After Model Tuning, we get a cross-validation accuracy of

  • 0.12 in terms of RMSE
  • 0.91 in terms of R-squared

Therefore, the accuracy was improved.

Finalize model

Finally, the model with best accuracy will be selected and this final model will be fitted on the whole training data to make test predictions.

best_xgb <- xgb_res %>%
  select_best(metric = "rmse")

final_wf <- xgb_wf_tune %>% 
  finalize_workflow(best_xgb)

ind <- list(analysis = seq(nrow(training_data)), assessment = nrow(training_data) + seq(nrow(testing_data)))
splits <- make_splits(ind, combined)

final_fit <- final_wf %>% 
  last_fit(splits)

submission <- final_fit %>% collect_predictions() %>% transmute(ID = testing_data$id, SalePrice =  exp(.pred))

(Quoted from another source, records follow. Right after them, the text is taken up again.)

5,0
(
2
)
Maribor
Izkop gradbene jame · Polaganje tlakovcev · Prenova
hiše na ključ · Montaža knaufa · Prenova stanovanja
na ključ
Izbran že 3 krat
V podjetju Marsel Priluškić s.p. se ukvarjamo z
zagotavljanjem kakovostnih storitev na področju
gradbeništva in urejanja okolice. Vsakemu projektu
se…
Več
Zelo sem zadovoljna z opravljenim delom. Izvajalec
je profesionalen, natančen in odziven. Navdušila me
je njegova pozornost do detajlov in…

submission %>% write_csv(here("Data", "submission.csv"))

Conclusion

This project showed a basic workflow to set up and improve a XGBoost regression model to predict house prices. Whereas a XGBoost models without hyerparamter tuning already showed good results, it is great to see that the cross-validation model performance after hyperparameter tuning regarding R-Squared could be further improved by 2.75 percentage points. In total, 90.7% of the variance in the training set can be explained from our prediction model.